» **Provided records**:
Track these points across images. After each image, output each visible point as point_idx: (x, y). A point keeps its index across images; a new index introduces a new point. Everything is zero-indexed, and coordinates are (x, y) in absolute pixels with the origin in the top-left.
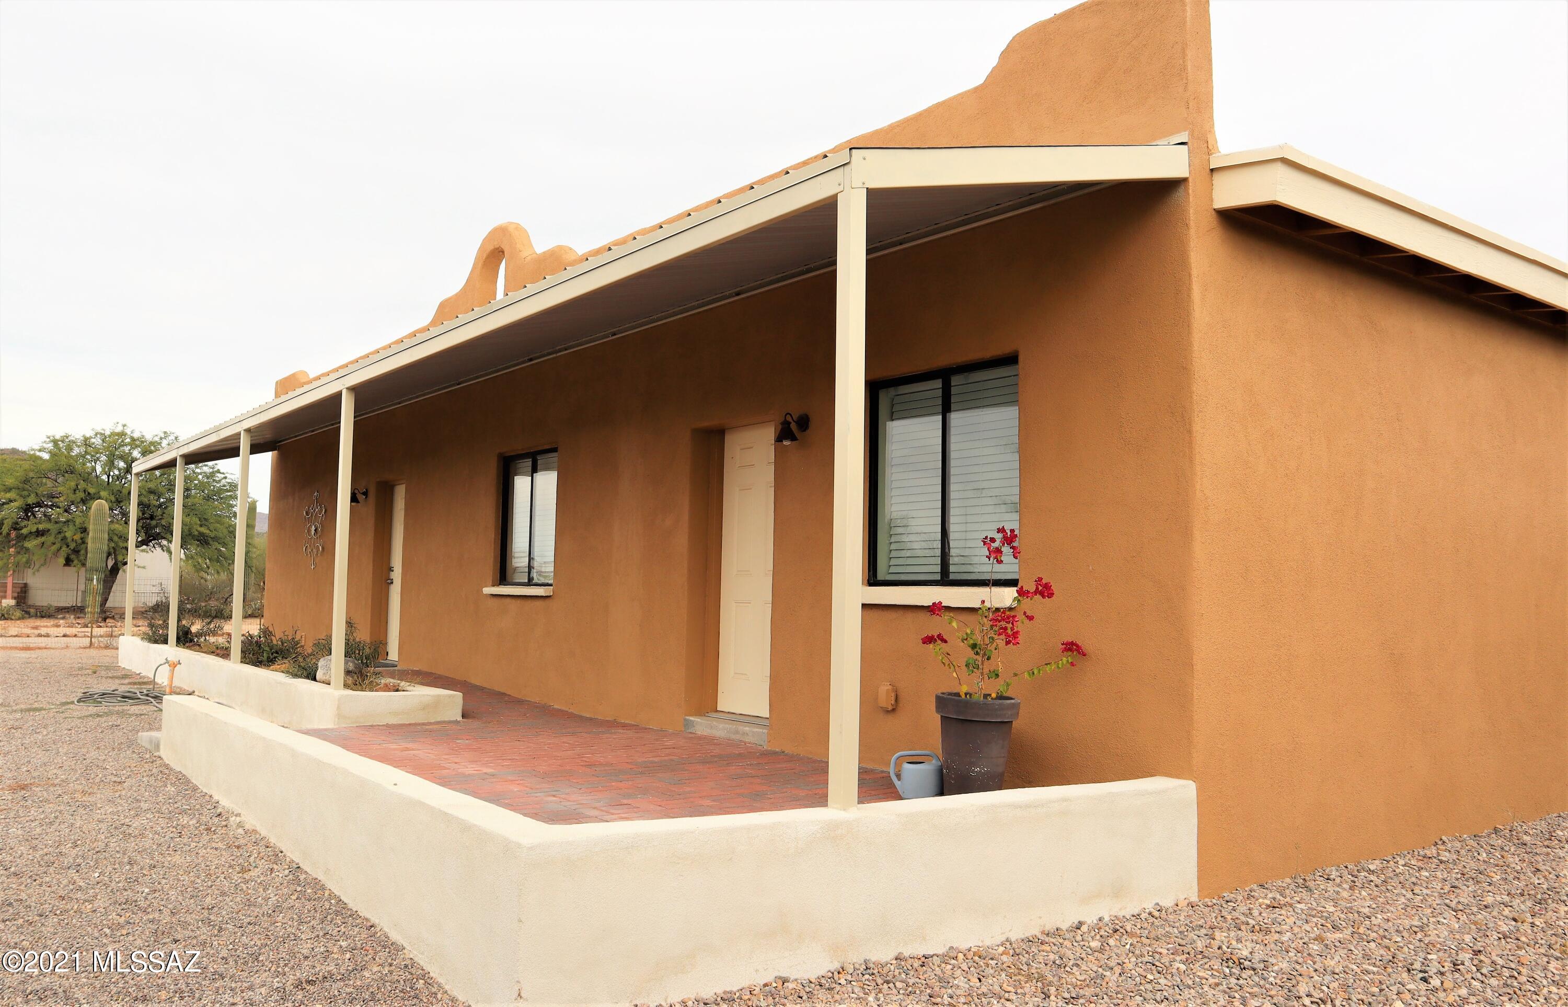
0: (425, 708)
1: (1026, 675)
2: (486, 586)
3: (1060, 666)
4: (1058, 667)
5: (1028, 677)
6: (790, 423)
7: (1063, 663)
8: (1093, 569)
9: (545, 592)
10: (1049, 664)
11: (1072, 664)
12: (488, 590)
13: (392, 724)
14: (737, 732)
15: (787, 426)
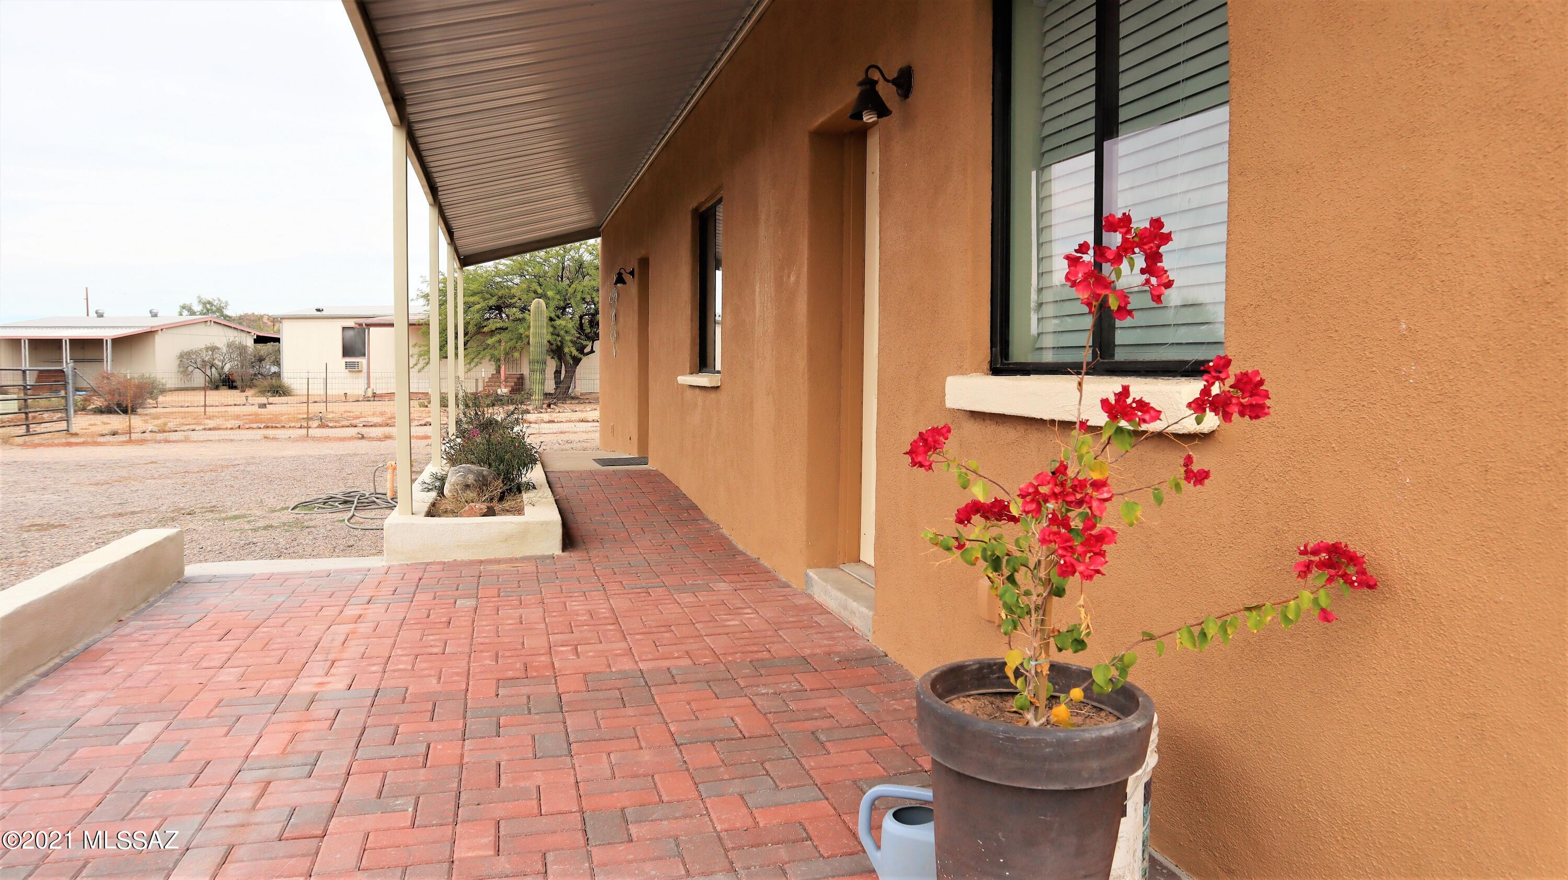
0: (507, 539)
1: (1182, 640)
2: (683, 374)
3: (1291, 616)
4: (1286, 617)
5: (1189, 645)
6: (876, 82)
7: (1298, 607)
8: (1409, 329)
9: (710, 381)
10: (1258, 607)
11: (1326, 616)
12: (687, 379)
13: (462, 561)
14: (845, 608)
15: (868, 87)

» **What this task involves**: Omit every picture, then reproduce the rest of the listing exactly.

» **Written answer**:
Track these points across images. After each image, output each visible point as point_idx: (x, y). A point keeps its index across images; a new index introduces a new point. Everything is zero-indexed, and coordinates are (x, y) in absolute pixels with the origin in the top-left.
0: (425, 708)
1: (1026, 675)
2: (486, 586)
3: (1060, 666)
4: (1058, 667)
5: (1028, 677)
6: (790, 423)
7: (1063, 663)
8: (1093, 569)
9: (545, 592)
10: (1049, 664)
11: (1072, 664)
12: (488, 590)
13: (392, 724)
14: (737, 732)
15: (787, 426)
0: (507, 539)
1: (1182, 640)
2: (683, 374)
3: (1291, 616)
4: (1286, 617)
5: (1189, 645)
6: (876, 82)
7: (1298, 607)
8: (1409, 329)
9: (710, 381)
10: (1258, 607)
11: (1326, 616)
12: (687, 379)
13: (462, 561)
14: (845, 608)
15: (868, 87)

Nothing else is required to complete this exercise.